TASK OBJECTIVE: Where does "autres" appear in the data? Return each line that holds it.

[Records excerpted from a collection]
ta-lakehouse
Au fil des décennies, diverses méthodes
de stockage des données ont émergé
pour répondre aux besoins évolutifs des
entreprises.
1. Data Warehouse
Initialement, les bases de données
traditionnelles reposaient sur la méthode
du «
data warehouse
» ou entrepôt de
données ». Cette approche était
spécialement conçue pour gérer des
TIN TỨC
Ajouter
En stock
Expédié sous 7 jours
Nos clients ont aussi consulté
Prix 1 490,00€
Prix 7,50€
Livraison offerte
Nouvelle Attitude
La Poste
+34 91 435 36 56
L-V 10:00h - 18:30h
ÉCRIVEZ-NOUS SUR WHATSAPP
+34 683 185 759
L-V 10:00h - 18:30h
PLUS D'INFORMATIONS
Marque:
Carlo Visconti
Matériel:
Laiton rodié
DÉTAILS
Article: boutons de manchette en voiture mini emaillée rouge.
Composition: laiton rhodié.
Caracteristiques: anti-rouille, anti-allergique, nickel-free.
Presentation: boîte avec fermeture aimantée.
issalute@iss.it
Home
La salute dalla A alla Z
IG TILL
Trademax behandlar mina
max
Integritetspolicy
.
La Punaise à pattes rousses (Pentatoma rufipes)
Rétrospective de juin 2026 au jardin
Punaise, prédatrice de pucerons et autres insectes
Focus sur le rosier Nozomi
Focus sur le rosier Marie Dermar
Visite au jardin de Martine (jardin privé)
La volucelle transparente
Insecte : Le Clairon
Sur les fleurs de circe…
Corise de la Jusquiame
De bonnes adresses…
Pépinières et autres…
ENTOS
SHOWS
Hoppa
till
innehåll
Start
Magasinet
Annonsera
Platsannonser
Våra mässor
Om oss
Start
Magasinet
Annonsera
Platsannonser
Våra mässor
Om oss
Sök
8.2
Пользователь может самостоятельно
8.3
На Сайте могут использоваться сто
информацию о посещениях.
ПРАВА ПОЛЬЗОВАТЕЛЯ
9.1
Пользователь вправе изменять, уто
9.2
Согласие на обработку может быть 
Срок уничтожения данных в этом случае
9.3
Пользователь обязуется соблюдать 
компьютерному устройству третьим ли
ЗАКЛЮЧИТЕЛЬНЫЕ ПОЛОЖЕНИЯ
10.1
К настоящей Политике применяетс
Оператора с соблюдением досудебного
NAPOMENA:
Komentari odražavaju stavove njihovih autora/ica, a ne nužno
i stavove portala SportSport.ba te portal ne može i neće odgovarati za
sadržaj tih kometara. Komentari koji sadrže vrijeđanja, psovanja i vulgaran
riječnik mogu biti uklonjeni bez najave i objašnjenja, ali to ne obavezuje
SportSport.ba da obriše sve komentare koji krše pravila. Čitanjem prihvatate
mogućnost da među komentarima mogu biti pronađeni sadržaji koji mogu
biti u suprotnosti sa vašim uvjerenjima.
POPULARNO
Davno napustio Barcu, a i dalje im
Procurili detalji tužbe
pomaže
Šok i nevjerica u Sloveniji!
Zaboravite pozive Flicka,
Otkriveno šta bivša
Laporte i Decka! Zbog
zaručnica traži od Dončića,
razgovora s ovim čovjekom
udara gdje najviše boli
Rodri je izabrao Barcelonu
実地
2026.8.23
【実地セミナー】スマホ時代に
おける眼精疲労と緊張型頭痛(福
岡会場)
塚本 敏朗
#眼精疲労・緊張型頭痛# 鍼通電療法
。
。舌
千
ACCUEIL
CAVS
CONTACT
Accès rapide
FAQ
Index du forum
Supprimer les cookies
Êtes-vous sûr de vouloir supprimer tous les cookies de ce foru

WRITTEN SOLUTION:
Punaise, prédatrice de pucerons et autres insectes
Pépinières et autres…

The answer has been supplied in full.